**INPUT DATA**

□ □ □ □

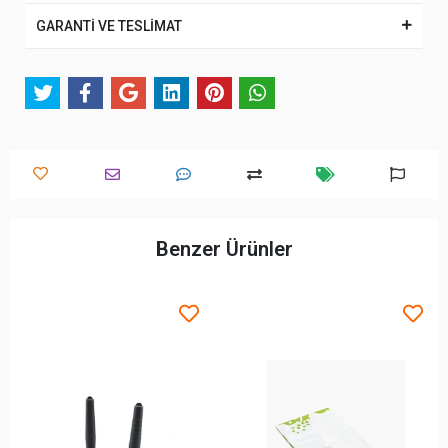
GARANTİ VE TESLİMAT
Benzer Ürünler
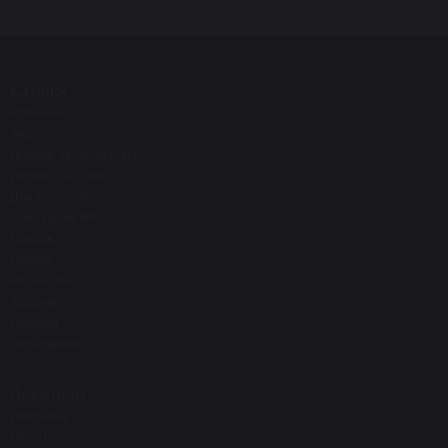
Каталог
Новинки
SALE
Догляд за обличчям
Догляд за тілом
Для волосся
Санскріни SPF
Макіяж
Пілінги
Ретиноли
Здоров'я
Набори
Подарунки
Покупцям
Доставка
Оплата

□ □ □ □

**PROBLEM REQUIREMENTS**
Format the text of all the entries above as a numbered list with one line per item, skipping any blank lines and leaving the pictures out of the answer.

**SOLUTION TO THE EXERCISE**
1. GARANTİ VE TESLİMAT
2. Benzer Ürünler
3. Каталог
4. Новинки
5. SALE
6. Догляд за обличчям
7. Догляд за тілом
8. Для волосся
9. Санскріни SPF
10. Макіяж
11. Пілінги
12. Ретиноли
13. Здоров'я
14. Набори
15. Подарунки
16. Покупцям
17. Доставка
18. Оплата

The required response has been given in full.